1. "Q. And tell us what happened, if anything, following the statement that you have just read there out of that memorandum. Read that again. A. Do you love America enough to fight for it?
"Q. All right; then what happened, and what did you say if anything, in answer to that question? A. I told them that I loved America as the best form of Government in this present system of things, but being a minister of the Gospel and the Bible declaring that the Christian should be neutral towards the governments of the world, then I could not love America (enough) to fight for it, because it is contrary to the Scriptures; I told them that.
"Q. All right; what else did you tell them? A. I told them that the Bible definitely stated that all people who are going to gain life must put their following to Christ Jesus, and I told them since I am a follower of Christ Jesus that I too must be neutral towards the world, because the Bible says — I told them that the Bible says, John 18th Chapter, that Christ Jesus' Kingdom is not in this world, and since his Kingdom is not of this world, then his servants should be neutral.
"Q. And what else did you say? A. I told them that the Kingdom, that Christ Jesus said, that is not of this world is the Kingdom that is established in Heaven under Christ Jesus, and that he is the head of this Kingdom, and that all of the Christians look forward to the Kingdom as being man's only hope, and so I being a minister I was advocating that Kingdom and recommending this Kingdom to all people who would like to live forever in the new world, and then I told them that in this new world there would be no sickness nor death or wars, or things that cause people to suffer, but that all people will enjoy peace and happiness, not living in fear of one another, whether they are going to come take their land, their home, or their property, and so forth, and then I told them that the Bible says in the Book of Micah that every man should sit in his vineyard and under his fig tree and that none should make them afraid. Of course, then I told them that this would not be accomplished by no men, but that this would be accomplished by Jehovah God. And then I began to tell them some other things. I told them that as ambassador, the Apostle Paul told Timothy — (* * * Colloquy between court and counsel.)
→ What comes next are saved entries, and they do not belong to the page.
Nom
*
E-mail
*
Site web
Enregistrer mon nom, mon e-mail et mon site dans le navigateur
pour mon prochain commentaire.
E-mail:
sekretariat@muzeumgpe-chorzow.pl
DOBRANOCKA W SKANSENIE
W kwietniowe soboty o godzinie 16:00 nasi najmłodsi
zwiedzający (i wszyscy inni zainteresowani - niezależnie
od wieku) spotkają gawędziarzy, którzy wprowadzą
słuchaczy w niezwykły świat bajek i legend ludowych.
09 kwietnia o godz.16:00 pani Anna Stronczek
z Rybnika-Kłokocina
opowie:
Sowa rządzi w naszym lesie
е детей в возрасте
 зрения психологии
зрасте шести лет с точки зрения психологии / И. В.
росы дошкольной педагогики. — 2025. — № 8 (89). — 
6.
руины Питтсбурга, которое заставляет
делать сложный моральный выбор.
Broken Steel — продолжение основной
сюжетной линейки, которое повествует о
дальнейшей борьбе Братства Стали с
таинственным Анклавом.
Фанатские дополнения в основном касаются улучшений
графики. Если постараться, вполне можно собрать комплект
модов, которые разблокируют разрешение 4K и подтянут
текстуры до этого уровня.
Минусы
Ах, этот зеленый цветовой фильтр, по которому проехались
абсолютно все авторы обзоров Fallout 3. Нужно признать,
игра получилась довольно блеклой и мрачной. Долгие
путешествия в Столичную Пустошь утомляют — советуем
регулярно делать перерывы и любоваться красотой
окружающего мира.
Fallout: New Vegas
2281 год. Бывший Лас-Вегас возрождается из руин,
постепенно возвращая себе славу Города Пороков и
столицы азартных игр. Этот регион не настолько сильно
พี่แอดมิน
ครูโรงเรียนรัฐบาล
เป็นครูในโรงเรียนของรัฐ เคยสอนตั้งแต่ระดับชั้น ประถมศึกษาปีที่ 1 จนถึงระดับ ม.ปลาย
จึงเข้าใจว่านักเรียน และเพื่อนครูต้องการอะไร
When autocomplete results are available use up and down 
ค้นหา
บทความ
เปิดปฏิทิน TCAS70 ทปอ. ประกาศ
"Q. Now, go ahead and tell us what else you told that local board about your ministerial status and how you preached and the number of hours and the secular work you did and all that sort of thing. A. I told them that the Apostle Paul admonished Timothy being a soldier of Christ that he could not entangle himself with the affairs of this world, and then I told them that that (sic) being a minister of the gospel and being neutral in this world that I put in three hundred hours a month in preaching and that that is more than many of the `religious' clergymen devote to their congregation and go to their congregations and preach on Sundays do. Of course, after finishing telling them about this, (Emphasis supplied) then the members of the draft board says, `We do not even want to talk with you any more. We are going to put you in class I-A,' and then one of the draft board members asked the clerk, one of the clerks there, `When are you going to induct him,' and then the clerk told him, `A date in the very near future,' and then one of the draft board men said, "That's good. We don't want to talk to him any more.'
"Q. And were you prepared to show that draft board that your secular work in no way prevented you from putting your 300 hours a month in your ministerial work? A. Yes, I was.
"Q. And did you want to try to show them that? A. I wanted to.
"Q. And did you want to show them that the secular work was altogether incidental to your main job of preaching that required 300 hours a month? A. Yes, I did.
"Q. And did you go there prepared to show them that you were authorized by your organization to preach sermons from the pulpit? A. Yes, sir, I did.
"Q. And did you go there prepared to show them that you were authorized to perform the ceremony of baptism and to bury people? A. Yes, sir, I did.
"Q. And did you have an opportunity to discuss that? A. No, sir; they did not want to discuss it any more.
"Q. They said they didn't want to hear you any more? A. Didn't want to hear me any more.
"Q. Then, of course, you left; is that correct? A. Yes, sir, that is correct."